Cynthia Vlad, a fourth year student at Albert Einstein College of Medicine in the Bronx, agrees that the role for physicians is changing. She thinks the pandemic will motivate a big swath of doctors to “actually address access problems” on a political level. “Advocating for patients on a national level [during the pandemic],” she said, “inspires a new wave of doctors who work towards different solutions.”
Similarly, Soleil Shah, a Fulbright scholar and second year student at Stanford Medical School (and a former colleague of mine), thinks there’s a lot of possibility for structural change post-pandemic. He’s “more hopeful that we’ll move away from outdated models and towards better ones,” he wrote me.

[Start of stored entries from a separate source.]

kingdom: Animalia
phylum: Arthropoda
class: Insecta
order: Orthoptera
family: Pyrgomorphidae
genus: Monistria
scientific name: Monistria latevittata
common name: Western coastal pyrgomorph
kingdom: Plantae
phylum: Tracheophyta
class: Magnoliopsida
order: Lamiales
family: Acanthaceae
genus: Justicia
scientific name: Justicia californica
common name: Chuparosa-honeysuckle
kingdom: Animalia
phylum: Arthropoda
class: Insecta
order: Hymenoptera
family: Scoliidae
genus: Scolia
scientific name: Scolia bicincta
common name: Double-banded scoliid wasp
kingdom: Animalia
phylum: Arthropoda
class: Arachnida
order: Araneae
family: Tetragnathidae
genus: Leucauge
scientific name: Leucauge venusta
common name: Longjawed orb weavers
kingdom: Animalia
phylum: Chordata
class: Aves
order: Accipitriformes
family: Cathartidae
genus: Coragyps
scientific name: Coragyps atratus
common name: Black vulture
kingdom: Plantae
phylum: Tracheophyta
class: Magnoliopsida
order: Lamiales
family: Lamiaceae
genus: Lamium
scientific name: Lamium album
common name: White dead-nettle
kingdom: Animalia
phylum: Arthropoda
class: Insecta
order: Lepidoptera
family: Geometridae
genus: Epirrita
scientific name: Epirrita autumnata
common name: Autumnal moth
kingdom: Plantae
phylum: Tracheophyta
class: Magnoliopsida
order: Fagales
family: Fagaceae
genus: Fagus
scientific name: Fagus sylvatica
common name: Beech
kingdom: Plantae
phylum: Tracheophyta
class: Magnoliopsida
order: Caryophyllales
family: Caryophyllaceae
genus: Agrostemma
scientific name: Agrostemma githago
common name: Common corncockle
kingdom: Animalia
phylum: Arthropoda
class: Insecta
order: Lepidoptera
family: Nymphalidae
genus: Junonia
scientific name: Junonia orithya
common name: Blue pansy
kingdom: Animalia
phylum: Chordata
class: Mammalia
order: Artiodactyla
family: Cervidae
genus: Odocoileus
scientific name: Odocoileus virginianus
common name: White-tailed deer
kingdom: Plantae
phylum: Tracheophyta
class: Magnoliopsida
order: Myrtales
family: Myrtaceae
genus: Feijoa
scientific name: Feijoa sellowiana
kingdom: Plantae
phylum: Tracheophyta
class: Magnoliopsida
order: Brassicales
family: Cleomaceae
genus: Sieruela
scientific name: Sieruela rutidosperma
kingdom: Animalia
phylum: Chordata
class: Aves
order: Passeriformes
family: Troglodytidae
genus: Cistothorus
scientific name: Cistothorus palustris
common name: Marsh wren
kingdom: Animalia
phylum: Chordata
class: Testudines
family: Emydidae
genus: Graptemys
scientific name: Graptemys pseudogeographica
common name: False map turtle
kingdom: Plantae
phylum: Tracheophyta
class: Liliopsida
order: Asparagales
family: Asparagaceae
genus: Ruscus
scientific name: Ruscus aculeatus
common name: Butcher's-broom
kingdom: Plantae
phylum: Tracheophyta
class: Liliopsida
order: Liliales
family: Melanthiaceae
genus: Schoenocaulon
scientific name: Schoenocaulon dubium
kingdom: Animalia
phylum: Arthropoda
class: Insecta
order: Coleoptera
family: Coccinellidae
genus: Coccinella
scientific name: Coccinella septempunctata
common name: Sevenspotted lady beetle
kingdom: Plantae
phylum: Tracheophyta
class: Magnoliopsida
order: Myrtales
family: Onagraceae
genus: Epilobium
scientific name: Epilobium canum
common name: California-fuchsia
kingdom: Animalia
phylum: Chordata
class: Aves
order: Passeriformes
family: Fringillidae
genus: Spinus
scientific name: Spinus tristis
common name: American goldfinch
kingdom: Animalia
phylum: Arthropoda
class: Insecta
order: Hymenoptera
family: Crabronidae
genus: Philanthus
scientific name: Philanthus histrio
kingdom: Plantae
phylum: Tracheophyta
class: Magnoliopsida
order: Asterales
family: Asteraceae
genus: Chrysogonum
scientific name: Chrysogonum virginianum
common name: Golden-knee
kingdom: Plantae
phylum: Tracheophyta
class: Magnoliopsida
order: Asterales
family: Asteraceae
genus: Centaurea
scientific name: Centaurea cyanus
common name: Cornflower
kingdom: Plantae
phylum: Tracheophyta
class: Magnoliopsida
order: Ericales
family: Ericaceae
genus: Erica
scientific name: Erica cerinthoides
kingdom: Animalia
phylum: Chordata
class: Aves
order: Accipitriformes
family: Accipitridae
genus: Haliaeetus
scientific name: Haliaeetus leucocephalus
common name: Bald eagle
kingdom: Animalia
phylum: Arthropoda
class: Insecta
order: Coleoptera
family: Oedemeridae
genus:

There is a chance, though, that rebuilding the health care system post-pandemic looks a lot like further entrenching the existing system. Shah told me that one of his biggest concerns is that independent physician offices “will get acquired by mammoth systems or private equity.” This, he noted, is “bad for patients and doctors alike” and will simply “preserve the status quo.” Indeed, several hospitals have already started to make noise about merging, an arrangement that rarely lives up to its purported benefits and often decreases the power of health care workers within the system.
Now, as we entered a sustained phase of the pandemic, there is a fork in the road for the medical profession. The less hopeful path sees public health officials further silenced, physicians brought to heel under huge hospital systems, and political speech by health workers curbed. The other path—one hoped for by all the medical professionals I spoke to—is a more empowered, diverse health care workforce, with more independent practices and patient relationships. To get there, though, health care workers will have to discover their political voice and start organizing for the future.